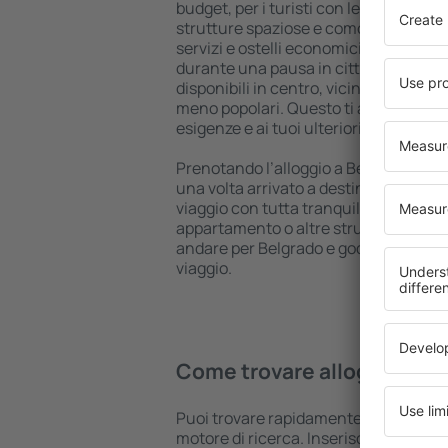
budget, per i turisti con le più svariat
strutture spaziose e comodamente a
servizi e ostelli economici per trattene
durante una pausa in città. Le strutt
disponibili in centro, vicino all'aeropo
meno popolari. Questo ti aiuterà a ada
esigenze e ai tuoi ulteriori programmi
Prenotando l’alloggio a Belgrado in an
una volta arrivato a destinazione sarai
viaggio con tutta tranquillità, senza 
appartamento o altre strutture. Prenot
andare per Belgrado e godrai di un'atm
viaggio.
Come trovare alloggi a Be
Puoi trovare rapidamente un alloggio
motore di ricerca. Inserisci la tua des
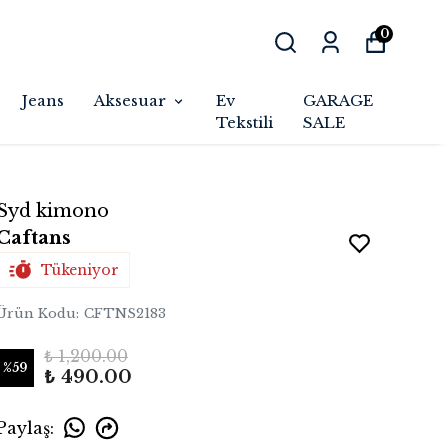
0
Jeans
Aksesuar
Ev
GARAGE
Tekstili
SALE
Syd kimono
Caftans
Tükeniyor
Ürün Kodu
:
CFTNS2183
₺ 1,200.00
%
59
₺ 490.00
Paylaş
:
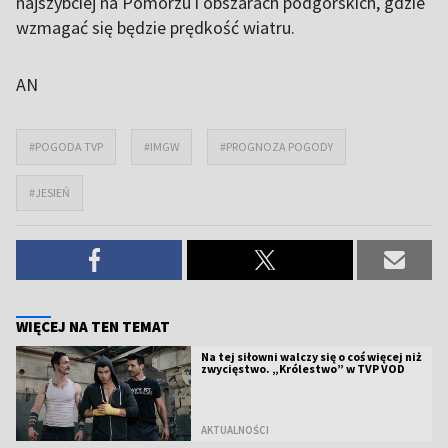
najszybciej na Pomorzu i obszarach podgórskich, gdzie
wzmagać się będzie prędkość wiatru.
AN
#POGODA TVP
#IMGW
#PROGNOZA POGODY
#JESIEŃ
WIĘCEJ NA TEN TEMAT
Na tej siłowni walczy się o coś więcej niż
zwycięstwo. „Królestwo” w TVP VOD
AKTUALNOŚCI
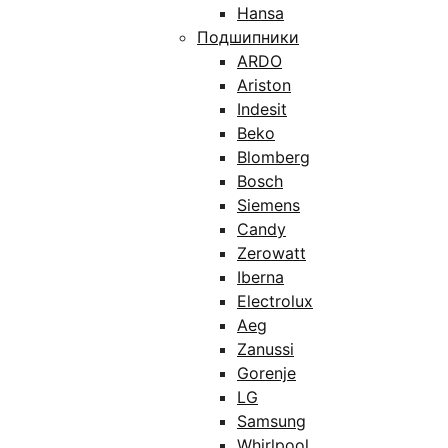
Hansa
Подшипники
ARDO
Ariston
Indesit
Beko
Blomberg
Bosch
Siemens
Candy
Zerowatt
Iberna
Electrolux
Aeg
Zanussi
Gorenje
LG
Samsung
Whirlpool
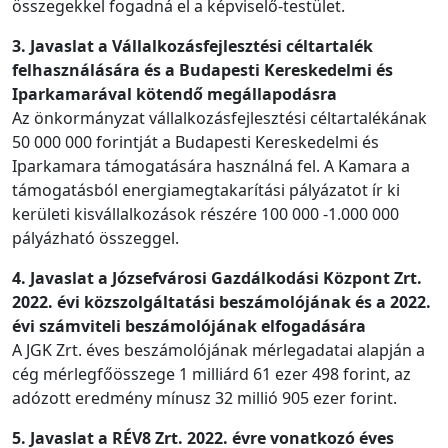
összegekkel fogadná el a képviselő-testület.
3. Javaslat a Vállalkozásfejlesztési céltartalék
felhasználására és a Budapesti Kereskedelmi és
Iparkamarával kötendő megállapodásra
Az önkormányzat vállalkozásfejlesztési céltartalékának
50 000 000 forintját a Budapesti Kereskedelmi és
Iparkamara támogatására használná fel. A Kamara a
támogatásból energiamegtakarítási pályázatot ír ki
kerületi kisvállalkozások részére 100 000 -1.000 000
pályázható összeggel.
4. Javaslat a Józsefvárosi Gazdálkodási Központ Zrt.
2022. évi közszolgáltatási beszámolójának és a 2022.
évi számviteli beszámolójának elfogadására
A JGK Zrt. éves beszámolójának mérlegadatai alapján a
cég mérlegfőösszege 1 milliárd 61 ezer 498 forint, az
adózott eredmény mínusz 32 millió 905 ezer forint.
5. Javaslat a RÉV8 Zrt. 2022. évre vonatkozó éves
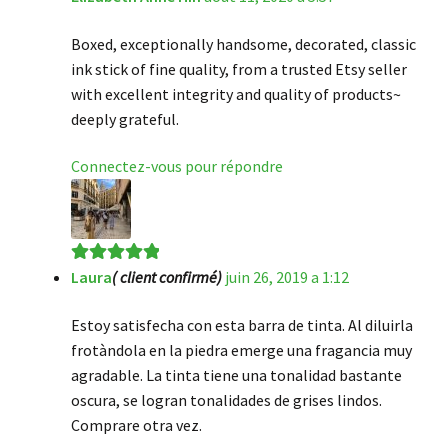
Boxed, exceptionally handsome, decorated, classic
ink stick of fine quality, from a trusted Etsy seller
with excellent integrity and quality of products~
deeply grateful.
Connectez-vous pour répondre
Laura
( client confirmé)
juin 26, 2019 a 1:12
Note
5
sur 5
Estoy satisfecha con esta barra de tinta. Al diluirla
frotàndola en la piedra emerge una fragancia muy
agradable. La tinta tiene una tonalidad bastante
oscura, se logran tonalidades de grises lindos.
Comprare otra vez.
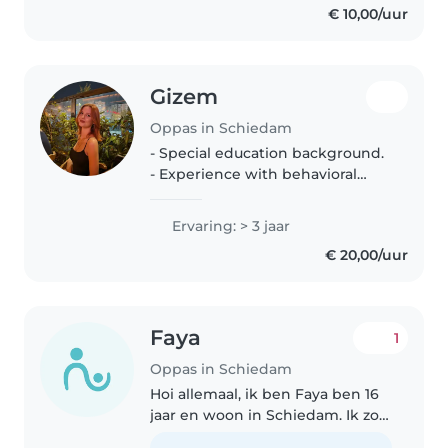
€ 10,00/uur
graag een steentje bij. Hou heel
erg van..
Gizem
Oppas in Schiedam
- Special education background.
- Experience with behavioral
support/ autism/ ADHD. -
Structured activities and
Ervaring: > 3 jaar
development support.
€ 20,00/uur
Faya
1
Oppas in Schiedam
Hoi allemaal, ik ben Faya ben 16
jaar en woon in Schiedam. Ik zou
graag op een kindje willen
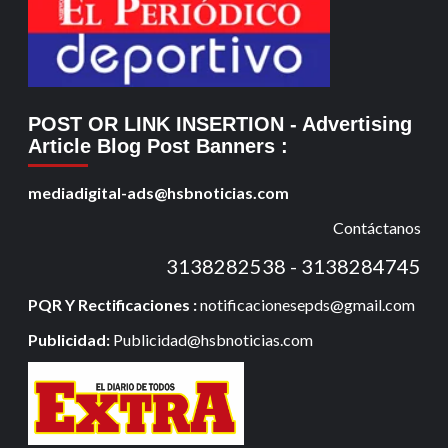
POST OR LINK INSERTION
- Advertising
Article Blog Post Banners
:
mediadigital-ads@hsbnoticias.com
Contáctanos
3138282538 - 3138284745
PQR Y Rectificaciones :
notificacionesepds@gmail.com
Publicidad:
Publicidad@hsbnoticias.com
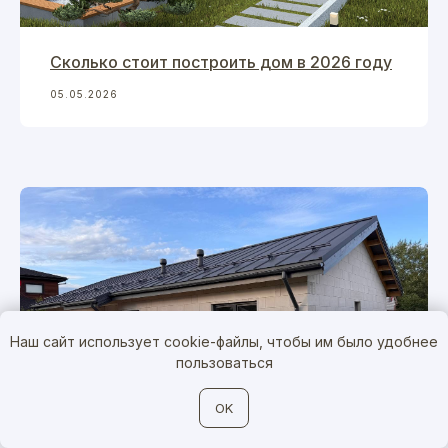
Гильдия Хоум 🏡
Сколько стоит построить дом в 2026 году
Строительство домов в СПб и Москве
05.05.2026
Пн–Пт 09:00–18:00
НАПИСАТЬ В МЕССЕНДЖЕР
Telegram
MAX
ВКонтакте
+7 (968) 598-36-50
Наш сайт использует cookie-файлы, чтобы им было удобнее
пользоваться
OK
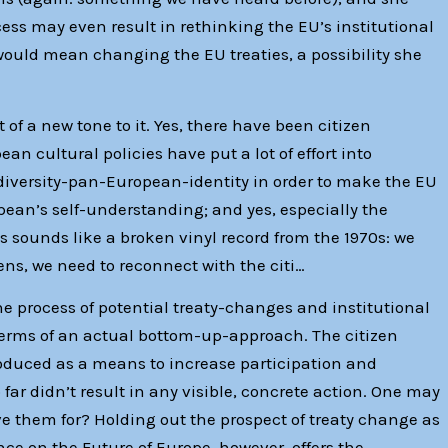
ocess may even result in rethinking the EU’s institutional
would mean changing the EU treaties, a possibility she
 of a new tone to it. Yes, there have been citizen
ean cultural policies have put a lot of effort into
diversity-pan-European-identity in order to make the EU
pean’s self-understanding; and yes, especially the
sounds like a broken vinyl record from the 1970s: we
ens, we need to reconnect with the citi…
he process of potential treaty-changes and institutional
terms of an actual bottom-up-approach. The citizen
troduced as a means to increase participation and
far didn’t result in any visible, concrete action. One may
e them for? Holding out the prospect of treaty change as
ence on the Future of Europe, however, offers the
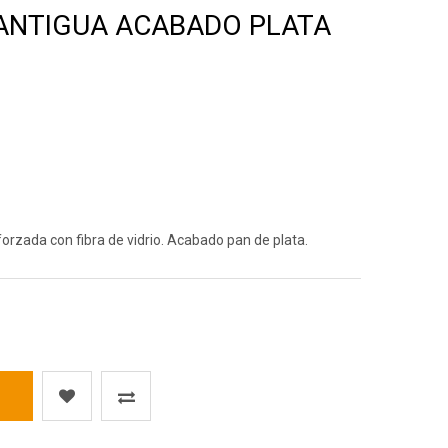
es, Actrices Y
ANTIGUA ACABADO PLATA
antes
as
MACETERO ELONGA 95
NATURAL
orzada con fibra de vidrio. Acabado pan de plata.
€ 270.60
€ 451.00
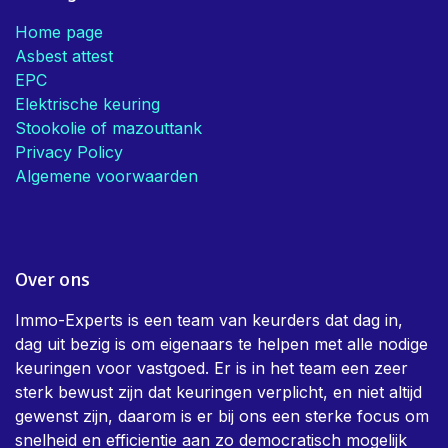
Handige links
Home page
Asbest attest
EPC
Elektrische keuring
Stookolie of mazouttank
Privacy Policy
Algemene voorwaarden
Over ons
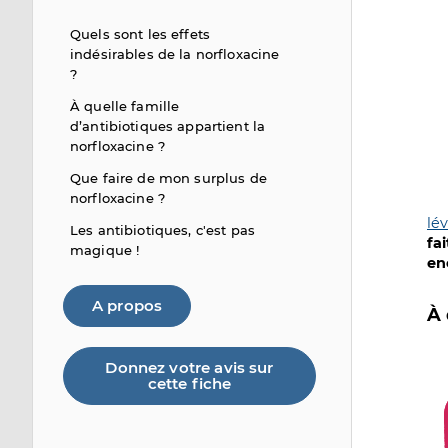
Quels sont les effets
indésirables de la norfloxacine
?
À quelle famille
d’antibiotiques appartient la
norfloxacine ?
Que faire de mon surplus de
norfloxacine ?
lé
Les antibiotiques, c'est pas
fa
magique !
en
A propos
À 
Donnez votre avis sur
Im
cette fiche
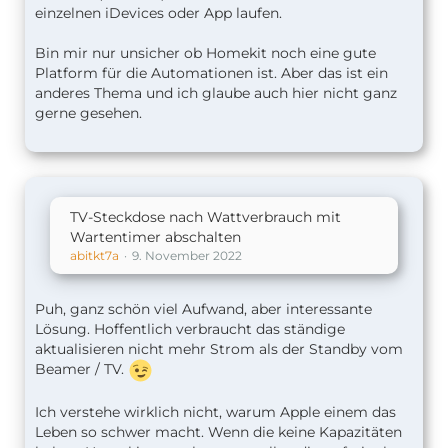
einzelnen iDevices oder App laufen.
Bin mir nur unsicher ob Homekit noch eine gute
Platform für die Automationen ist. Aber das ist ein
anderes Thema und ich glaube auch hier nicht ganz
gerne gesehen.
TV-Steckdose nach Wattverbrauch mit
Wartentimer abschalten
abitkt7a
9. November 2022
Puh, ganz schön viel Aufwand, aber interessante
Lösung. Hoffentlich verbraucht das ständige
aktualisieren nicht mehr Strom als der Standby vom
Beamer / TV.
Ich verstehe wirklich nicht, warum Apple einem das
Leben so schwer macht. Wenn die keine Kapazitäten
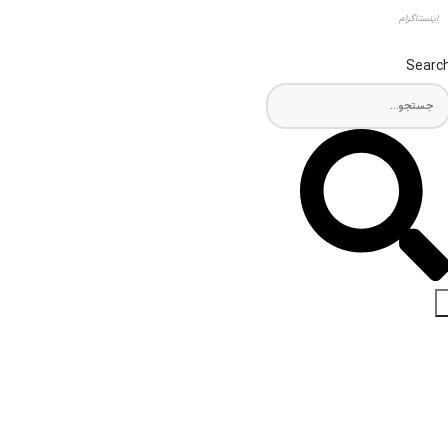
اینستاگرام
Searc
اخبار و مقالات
-------------------------
Exact copy, no pictures. Write out the lines in the entries above, starting with the line with "- Experience with behavioral" and going on through the line with "Bin mir nur", keeping both.

* RESPONSE TO THE EXERCISE *
- Experience with behavioral
support/ autism/ ADHD. -
Structured activities and
Ervaring: > 3 jaar
development support.
€ 20,00/uur
Faya
1
Oppas in Schiedam
Hoi allemaal, ik ben Faya ben 16
jaar en woon in Schiedam. Ik zou
graag op een kindje willen
POST OR LINK INSERTION
- Advertising
Article Blog Post Banners
:
mediadigital-ads@hsbnoticias.com
Contáctanos
3138282538 - 3138284745
PQR Y Rectificaciones :
notificacionesepds@gmail.com
Publicidad:
Publicidad@hsbnoticias.com
Гильдия Хоум 🏡
Сколько стоит построить дом в 2026 году
Строительство домов в СПб и Москве
05.05.2026
Пн–Пт 09:00–18:00
НАПИСАТЬ В МЕССЕНДЖЕР
Telegram
MAX
ВКонтакте
+7 (968) 598-36-50
Наш сайт использует cookie-файлы, чтобы им было удобнее
пользоваться
OK
ocess may even result in rethinking the EU’s institutional
would mean changing the EU treaties, a possibility she
 of a new tone to it. Yes, there have been citizen
ean cultural policies have put a lot of effort into
diversity-pan-European-identity in order to make the EU
pean’s self-understanding; and yes, especially the
sounds like a broken vinyl record from the 1970s: we
ens, we need to reconnect with the citi…
he process of potential treaty-changes and institutional
terms of an actual bottom-up-approach. The citizen
troduced as a means to increase participation and
far didn’t result in any visible, concrete action. One may
e them for? Holding out the prospect of treaty change as
ence on the Future of Europe, however, offers the
es, Actrices Y
ANTIGUA ACABADO PLATA
antes
as
MACETERO ELONGA 95
NATURAL
orzada con fibra de vidrio. Acabado pan de plata.
€ 270.60
€ 451.00
Handige links
Home page
Asbest attest
EPC
Elektrische keuring
Stookolie of mazouttank
Privacy Policy
Algemene voorwaarden
Over ons
Quels sont les effets
indésirables de la norfloxacine
?
À quelle famille
d’antibiotiques appartient la
norfloxacine ?
Que faire de mon surplus de
norfloxacine ?
lé
Les antibiotiques, c'est pas
fa
magique !
en
A propos
À 
Donnez votre avis sur
Im
cette fiche
einzelnen iDevices oder App laufen.
Bin mir nur unsicher ob Homekit noch eine gute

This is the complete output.